**PROVIDED RECORDS:**
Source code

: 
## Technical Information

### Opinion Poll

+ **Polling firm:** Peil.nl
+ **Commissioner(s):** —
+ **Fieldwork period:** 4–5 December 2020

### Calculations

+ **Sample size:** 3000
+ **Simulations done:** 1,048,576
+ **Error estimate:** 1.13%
==
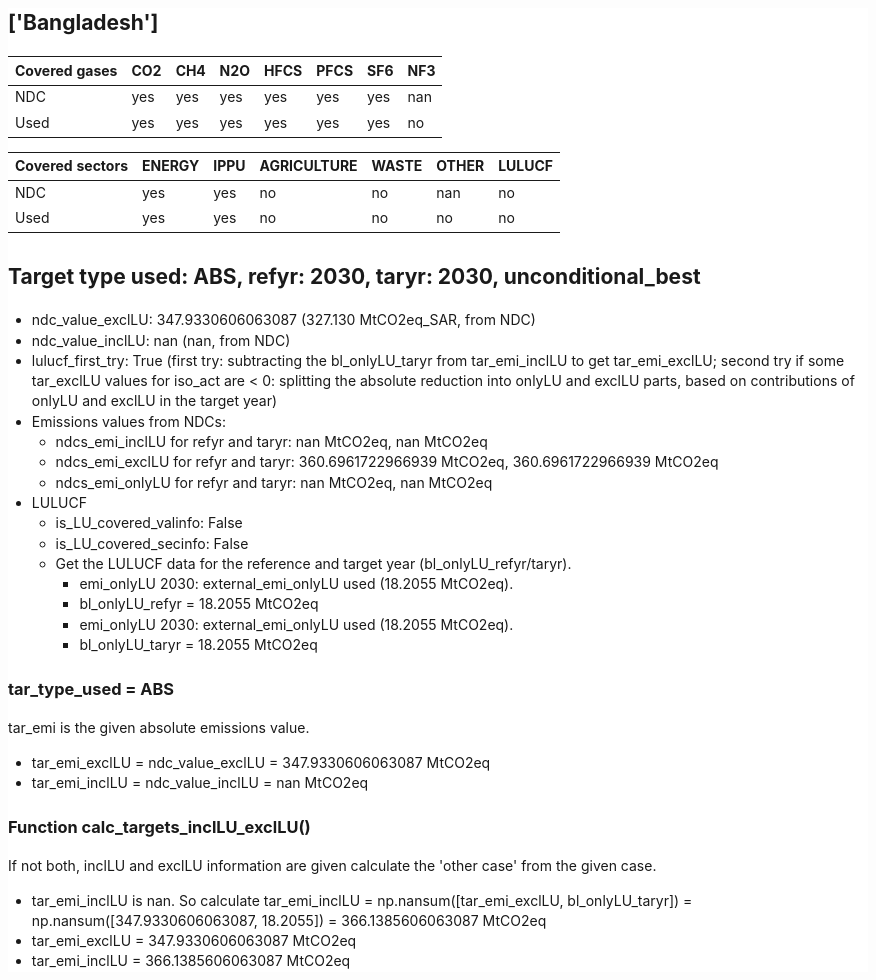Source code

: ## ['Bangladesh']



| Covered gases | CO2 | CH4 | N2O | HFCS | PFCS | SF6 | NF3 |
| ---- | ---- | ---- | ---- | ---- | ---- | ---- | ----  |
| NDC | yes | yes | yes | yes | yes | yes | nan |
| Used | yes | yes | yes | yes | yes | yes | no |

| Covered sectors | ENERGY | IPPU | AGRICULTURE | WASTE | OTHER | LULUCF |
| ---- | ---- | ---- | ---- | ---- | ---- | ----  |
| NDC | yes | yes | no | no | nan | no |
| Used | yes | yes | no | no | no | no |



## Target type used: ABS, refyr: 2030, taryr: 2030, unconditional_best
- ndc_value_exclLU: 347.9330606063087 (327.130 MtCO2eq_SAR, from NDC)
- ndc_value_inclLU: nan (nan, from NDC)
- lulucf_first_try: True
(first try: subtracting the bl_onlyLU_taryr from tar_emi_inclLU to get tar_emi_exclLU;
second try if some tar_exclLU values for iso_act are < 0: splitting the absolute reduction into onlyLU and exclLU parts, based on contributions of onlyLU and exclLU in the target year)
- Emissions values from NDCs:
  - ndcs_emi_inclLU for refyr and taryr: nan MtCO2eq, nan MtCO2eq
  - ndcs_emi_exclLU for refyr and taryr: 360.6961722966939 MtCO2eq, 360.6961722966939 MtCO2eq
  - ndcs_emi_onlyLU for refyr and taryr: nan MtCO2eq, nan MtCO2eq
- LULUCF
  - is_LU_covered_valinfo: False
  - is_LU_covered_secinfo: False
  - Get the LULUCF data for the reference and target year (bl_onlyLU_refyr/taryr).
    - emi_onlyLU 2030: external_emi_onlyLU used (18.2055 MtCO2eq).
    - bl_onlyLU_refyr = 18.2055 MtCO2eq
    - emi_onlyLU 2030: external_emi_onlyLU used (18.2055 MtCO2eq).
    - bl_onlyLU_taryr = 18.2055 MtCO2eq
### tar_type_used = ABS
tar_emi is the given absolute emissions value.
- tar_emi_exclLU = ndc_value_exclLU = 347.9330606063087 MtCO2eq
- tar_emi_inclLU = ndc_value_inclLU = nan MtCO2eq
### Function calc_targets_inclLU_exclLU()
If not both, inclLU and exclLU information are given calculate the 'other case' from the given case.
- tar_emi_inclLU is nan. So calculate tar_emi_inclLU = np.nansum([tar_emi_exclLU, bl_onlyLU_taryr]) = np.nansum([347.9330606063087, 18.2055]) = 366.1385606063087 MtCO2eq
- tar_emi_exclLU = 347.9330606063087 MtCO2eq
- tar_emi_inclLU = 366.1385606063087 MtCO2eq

**TASK REQUIREMENTS:**
Look above for the line that contains "- is_LU_covered_secinfo: False". Starting there, transcribe every line exactly until you have copied the line that contains "- tar_emi_exclLU = ndc_value_exclLU".

**ANSWER:**
  - is_LU_covered_secinfo: False
  - Get the LULUCF data for the reference and target year (bl_onlyLU_refyr/taryr).
    - emi_onlyLU 2030: external_emi_onlyLU used (18.2055 MtCO2eq).
    - bl_onlyLU_refyr = 18.2055 MtCO2eq
    - emi_onlyLU 2030: external_emi_onlyLU used (18.2055 MtCO2eq).
    - bl_onlyLU_taryr = 18.2055 MtCO2eq
### tar_type_used = ABS
tar_emi is the given absolute emissions value.
- tar_emi_exclLU = ndc_value_exclLU = 347.9330606063087 MtCO2eq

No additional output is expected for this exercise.